• WHAT IS NEEDED: Print the rows from the line with "Остаток на конец" up to and including the line with "Is this an area", copying each line exactly as it stands.

• RECORDS SHOWN:
=== Begin Enclosure ===

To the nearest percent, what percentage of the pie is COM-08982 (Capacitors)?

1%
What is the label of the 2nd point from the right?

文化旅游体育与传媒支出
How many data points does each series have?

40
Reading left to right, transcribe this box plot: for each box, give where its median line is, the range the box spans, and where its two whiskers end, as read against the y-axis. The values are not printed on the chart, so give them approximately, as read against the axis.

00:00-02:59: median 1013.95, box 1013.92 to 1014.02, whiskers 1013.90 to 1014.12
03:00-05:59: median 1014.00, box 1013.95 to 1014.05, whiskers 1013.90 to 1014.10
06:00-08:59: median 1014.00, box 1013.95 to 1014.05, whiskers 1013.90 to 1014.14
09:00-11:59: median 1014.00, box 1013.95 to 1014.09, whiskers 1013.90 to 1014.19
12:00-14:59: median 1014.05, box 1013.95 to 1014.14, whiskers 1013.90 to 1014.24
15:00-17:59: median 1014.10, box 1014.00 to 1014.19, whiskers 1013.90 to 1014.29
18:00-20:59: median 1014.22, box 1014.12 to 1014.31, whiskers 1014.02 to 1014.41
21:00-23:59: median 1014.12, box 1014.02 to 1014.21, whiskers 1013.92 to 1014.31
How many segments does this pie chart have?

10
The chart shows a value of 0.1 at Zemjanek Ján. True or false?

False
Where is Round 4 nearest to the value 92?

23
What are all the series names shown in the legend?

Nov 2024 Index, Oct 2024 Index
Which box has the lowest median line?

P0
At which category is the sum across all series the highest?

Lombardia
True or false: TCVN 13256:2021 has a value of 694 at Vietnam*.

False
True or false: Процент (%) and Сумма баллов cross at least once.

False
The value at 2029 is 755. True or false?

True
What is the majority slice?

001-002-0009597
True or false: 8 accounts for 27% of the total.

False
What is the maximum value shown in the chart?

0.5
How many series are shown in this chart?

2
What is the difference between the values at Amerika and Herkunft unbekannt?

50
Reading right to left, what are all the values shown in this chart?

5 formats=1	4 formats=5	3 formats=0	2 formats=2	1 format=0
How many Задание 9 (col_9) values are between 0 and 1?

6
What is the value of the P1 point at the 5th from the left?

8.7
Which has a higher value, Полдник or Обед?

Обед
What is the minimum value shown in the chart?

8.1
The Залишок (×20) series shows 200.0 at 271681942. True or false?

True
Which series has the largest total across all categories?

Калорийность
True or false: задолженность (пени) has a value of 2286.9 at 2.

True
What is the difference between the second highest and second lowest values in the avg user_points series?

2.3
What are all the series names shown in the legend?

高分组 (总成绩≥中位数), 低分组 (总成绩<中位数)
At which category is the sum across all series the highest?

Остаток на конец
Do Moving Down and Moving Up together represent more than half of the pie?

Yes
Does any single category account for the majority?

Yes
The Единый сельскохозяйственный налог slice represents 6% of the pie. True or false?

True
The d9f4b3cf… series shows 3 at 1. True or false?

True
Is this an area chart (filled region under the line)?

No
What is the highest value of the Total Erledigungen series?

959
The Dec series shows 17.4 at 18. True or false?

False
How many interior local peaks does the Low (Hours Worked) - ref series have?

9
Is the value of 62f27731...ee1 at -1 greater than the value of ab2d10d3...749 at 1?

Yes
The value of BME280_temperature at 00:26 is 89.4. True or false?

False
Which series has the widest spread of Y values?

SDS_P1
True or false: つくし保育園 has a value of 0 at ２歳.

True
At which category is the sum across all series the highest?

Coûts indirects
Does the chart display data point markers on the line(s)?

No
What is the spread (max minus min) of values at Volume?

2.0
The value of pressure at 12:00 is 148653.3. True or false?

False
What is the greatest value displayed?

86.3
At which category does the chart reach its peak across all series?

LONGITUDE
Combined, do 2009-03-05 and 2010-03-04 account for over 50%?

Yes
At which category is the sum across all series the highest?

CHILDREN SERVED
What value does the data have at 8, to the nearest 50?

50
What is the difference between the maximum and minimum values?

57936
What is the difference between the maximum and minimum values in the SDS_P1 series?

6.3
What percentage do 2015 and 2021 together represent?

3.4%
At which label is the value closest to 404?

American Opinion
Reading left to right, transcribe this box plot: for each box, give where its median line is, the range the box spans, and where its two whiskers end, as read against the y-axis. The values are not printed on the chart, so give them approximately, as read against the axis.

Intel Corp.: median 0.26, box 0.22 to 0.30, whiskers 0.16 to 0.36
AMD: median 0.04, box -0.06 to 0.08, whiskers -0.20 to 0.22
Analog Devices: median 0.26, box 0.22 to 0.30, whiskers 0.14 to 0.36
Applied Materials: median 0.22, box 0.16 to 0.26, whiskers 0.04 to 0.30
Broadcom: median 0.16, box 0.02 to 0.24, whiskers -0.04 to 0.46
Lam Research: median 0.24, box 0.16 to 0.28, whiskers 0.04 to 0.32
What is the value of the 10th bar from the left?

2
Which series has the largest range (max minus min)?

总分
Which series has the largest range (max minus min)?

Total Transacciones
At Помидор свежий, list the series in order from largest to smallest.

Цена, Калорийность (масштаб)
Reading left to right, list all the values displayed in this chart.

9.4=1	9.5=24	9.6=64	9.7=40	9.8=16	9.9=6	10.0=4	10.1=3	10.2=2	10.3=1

=== End Enclosure ===

• TASK SOLUTION:
Остаток на конец
Do Moving Down and Moving Up together represent more than half of the pie?

Yes
Does any single category account for the majority?

Yes
The Единый сельскохозяйственный налог slice represents 6% of the pie. True or false?

True
The d9f4b3cf… series shows 3 at 1. True or false?

True
Is this an area chart (filled region under the line)?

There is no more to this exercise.